No matter how gorgeous and near-flawless a gemstone is, when it sits on “pseudo-gold”, the fire and brilliance are instantly diminished. Pseudo-gold is a gold alloy that has less than 50% pure gold content. Ten karat gold is one such example.
Barely meets the true gold requirement
Ten karat gold is ten parts gold and 14 parts of one or more additional metals, making it 41.7% gold. It barely meets the minimum karat requirement that can be called “gold” in the United States.
Low quality gemstones for low quality gold
To the untrained eye, 10K gold is not as shiny as those with at least 50% pure gold content. It is dull, hard, and more difficult to polish. It’s no surprise that mediocre-quality diamonds and gemstones end up being paired with it on rings and other jewelry pieces! It doesn’t make sense to invest in jewelry that has sub-par quality.
Not worth its weight in gold?
Ten karat gold is packed with alloys such as zinc and copper, while higher karat metals have more pure gold content. This means that 14K gold weighs more than the 10K gold, as gold is heavier than the alloy metals.
Very little re-sale value
Unfortunately, the gold market does not place much stock in gold jewelry, no matter what the karat is. Gold bullions have the highest value and translate directly into currency because they are pure gold, without any alloy. However, in the case of jewelry investment, going for 14K and above is still recommended, as they can be resold in the future for a lot more. Less than half the weight of 10K metal is gold, so it won’t get anywhere near market value at resale.

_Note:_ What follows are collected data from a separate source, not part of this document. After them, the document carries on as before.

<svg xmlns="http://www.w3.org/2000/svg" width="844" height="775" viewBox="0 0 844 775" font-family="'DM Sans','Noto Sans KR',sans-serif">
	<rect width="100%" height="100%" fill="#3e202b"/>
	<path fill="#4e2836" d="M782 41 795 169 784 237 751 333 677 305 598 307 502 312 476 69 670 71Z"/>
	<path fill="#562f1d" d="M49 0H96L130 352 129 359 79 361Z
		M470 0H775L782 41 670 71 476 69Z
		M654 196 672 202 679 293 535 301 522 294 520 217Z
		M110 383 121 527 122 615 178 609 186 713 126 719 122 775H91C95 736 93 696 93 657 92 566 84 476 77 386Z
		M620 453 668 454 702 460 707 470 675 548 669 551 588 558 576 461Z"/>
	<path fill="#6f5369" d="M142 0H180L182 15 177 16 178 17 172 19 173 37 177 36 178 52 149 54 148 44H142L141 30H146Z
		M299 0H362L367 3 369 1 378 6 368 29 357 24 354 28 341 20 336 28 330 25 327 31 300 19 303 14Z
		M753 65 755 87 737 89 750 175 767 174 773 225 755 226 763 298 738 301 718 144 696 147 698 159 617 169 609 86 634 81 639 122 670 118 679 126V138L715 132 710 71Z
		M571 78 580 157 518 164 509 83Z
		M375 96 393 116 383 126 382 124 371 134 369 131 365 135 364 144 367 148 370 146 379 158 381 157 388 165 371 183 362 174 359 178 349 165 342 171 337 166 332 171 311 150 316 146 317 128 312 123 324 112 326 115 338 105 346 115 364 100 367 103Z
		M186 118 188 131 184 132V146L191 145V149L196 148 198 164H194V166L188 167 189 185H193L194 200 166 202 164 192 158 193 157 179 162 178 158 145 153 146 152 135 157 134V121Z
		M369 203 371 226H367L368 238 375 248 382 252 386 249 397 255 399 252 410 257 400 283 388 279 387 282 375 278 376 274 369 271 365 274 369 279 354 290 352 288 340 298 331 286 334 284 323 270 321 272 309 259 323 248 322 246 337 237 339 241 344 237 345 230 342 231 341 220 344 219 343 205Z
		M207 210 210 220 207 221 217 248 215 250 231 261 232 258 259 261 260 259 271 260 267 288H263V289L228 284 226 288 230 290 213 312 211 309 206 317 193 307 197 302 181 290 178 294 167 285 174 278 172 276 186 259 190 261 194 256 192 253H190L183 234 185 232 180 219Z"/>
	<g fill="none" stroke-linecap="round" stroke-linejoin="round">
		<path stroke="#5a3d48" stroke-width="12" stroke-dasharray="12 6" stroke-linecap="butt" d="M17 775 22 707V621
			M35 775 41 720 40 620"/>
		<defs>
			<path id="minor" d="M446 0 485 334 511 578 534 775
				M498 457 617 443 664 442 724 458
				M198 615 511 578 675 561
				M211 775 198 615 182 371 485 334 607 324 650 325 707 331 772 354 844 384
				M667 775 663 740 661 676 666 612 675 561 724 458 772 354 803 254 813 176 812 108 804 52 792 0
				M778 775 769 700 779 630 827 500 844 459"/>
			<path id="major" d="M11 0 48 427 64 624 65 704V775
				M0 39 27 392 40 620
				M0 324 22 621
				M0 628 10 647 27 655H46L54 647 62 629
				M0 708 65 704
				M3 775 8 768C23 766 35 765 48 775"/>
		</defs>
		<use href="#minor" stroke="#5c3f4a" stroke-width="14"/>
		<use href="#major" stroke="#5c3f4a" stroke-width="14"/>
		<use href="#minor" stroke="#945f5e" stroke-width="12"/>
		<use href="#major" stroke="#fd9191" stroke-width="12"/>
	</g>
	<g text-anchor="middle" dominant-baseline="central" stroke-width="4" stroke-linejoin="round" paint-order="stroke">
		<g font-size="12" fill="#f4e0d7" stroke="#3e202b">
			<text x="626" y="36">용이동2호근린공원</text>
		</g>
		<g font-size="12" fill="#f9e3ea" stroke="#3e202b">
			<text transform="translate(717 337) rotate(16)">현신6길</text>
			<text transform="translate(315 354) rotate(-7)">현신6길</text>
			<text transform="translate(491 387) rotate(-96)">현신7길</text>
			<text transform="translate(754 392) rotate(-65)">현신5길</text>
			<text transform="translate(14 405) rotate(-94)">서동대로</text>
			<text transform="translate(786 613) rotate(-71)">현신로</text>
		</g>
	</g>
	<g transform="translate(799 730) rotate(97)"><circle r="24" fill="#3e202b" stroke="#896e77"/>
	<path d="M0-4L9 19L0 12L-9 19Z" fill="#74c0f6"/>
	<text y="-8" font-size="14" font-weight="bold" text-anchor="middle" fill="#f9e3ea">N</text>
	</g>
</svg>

It’s simple enough to tell if you’re getting 10K gold with your jewelry even without an untrained eye. All metal is stamped with the metal type. Simply look at the markings on a piece of gold jewelry before buying it, such as on the inner part of a gold band or on the clasp of a necklace. To be perfectly sure, however, only purchase jewelry in reputable stores and with the consultation of a professional. If you question the quality of the alloy, have an appraiser test the metal for you.